EXERCISE REQUIREMENTS: Could you repeat the listing exactly, leaving out the pictures?

RECORD EXTRACTS:
_ _ _ _

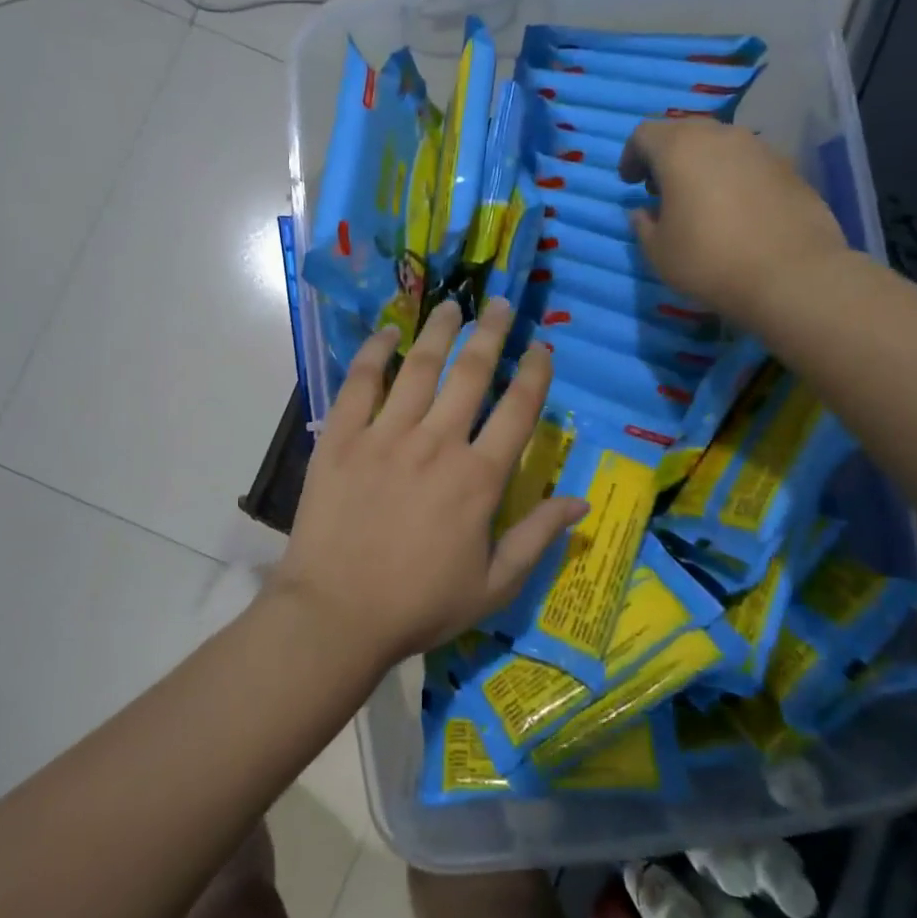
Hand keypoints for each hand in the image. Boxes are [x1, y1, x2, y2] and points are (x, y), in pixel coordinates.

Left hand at [270, 299, 587, 670]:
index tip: (542, 346)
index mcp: (478, 478)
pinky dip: (375, 354)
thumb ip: (537, 539)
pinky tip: (387, 333)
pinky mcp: (342, 439)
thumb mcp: (493, 586)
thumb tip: (580, 503)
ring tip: (450, 306)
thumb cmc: (419, 606)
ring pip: (420, 368)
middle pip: (471, 374)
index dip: (535, 373)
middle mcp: (437, 443)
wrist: (336, 614)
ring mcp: (385, 435)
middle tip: (497, 303)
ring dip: (439, 332)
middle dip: (490, 333)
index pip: (518, 411)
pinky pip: (360, 384)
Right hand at [619, 120, 848, 325]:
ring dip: (701, 165)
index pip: (644, 134)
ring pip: (719, 145)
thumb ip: (643, 224)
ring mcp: (760, 148)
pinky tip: (734, 210)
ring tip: (698, 201)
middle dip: (666, 156)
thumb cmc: (709, 260)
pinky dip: (731, 176)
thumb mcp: (658, 251)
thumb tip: (644, 212)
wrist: (791, 275)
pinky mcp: (788, 167)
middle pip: (683, 132)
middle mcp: (721, 136)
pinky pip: (747, 162)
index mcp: (680, 149)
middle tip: (660, 190)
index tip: (630, 183)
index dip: (631, 156)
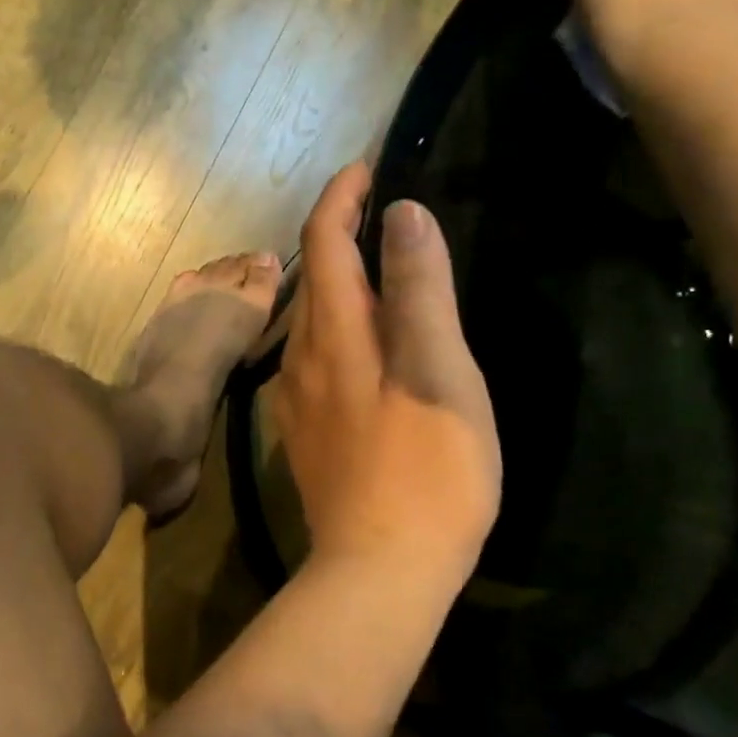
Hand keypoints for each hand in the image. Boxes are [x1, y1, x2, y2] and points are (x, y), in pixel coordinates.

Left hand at [275, 164, 500, 596]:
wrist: (381, 570)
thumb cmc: (427, 471)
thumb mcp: (438, 371)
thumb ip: (419, 291)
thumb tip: (400, 214)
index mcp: (334, 337)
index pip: (323, 244)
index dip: (340, 198)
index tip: (366, 166)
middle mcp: (302, 360)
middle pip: (313, 280)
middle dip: (338, 235)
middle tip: (378, 212)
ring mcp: (298, 401)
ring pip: (312, 322)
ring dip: (337, 283)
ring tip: (378, 270)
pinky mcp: (307, 434)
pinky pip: (316, 359)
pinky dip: (339, 329)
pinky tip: (365, 346)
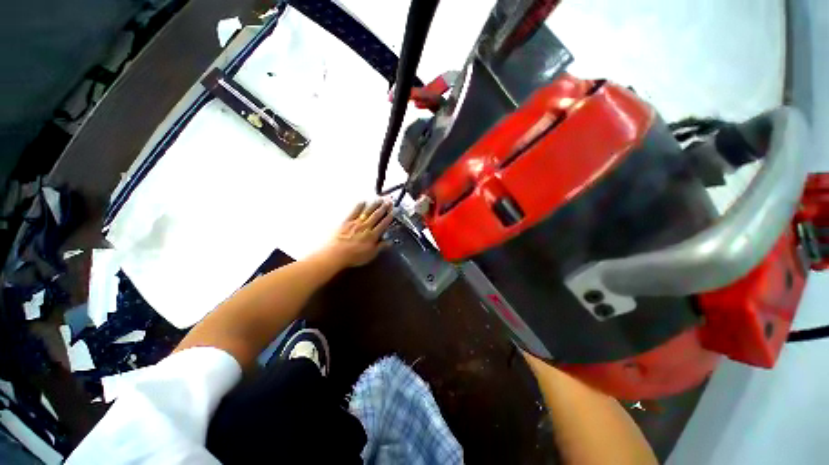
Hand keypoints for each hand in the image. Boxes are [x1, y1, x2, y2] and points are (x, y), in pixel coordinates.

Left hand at [322, 199, 393, 267]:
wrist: (336, 254)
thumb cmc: (353, 256)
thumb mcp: (370, 255)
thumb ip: (380, 247)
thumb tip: (389, 243)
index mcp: (372, 235)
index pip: (383, 224)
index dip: (389, 217)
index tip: (393, 212)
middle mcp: (366, 227)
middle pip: (377, 215)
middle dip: (384, 208)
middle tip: (389, 201)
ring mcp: (356, 223)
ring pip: (368, 211)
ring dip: (375, 204)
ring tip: (380, 199)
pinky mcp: (347, 221)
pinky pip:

_ _ _ _

WRITTEN RESPONSE:
Hand keypoints for each hand in the image. Boxes are [x1, y1, x2, y2] and points are (x, y), in pixel coordinates.

Left hand at [270, 299, 587, 670]:
index tip: (542, 346)
index mcp: (478, 478)
pinky dip: (375, 354)
thumb ip: (537, 539)
pinky tip: (387, 333)
pinky mcp: (342, 439)
thumb mcp: (493, 586)
thumb tip: (580, 503)
ring tip: (450, 306)
thumb cmc: (419, 606)
ring pip: (420, 368)
middle pip: (471, 374)
index dip: (535, 373)
middle mcp: (437, 443)
wrist: (336, 614)
ring mcp: (385, 435)
middle tip: (497, 303)
ring dip: (439, 332)
middle dip: (490, 333)
index pip: (518, 411)
pinky pip: (360, 384)
Right hand at [619, 120, 848, 325]:
ring dip: (701, 165)
index pip: (644, 134)
ring pip: (719, 145)
thumb ip: (643, 224)
ring mcp: (760, 148)
pinky tip: (734, 210)
ring tip: (698, 201)
middle dip: (666, 156)
thumb cmc: (709, 260)
pinky dip: (731, 176)
thumb mcp: (658, 251)
thumb tip: (644, 212)
wrist: (791, 275)
pinky mcp: (788, 167)
middle pip: (683, 132)
middle mcp: (721, 136)
pinky pip: (747, 162)
index mcp: (680, 149)
middle tip: (660, 190)
index tip: (630, 183)
index dip: (631, 156)
Hand keypoints for each hand in the image. Boxes are [x1, y1, x2, y2] and points are (x, y), in pixel coordinates.

Left hand at [275, 164, 500, 596]:
wrist: (381, 570)
thumb cmc: (427, 471)
thumb mcp: (438, 371)
thumb ip: (419, 291)
thumb tip: (400, 214)
index mcp: (334, 337)
index pip: (323, 244)
index dip: (340, 198)
index tip: (366, 166)
middle mcp: (302, 360)
middle pip: (313, 280)
middle dip: (338, 235)
middle tip: (378, 212)
ring mcp: (298, 401)
ring pip: (312, 322)
ring dip: (337, 283)
ring tip: (378, 270)
pinky mcp: (307, 434)
pinky pip: (316, 359)
pinky dip: (339, 329)
pinky tip: (365, 346)
Hand keypoints for each hand in the image. Boxes are [x1, y1, x2, y2] and points are (x, y), in pixel coordinates.

Left hand at [322, 199, 393, 267]:
wrist: (336, 254)
thumb cmc: (353, 256)
thumb mcp: (370, 255)
thumb ip: (380, 247)
thumb tip: (389, 243)
index mcp: (372, 235)
index pip: (383, 224)
index dip: (389, 217)
index tip: (393, 212)
middle mcp: (366, 227)
middle pip: (377, 215)
middle dip: (384, 208)
middle tip: (389, 201)
ring mcp: (356, 223)
ring pip: (368, 211)
ring dip: (375, 204)
ring tip: (380, 199)
pinky mcp: (347, 221)
pinky pip:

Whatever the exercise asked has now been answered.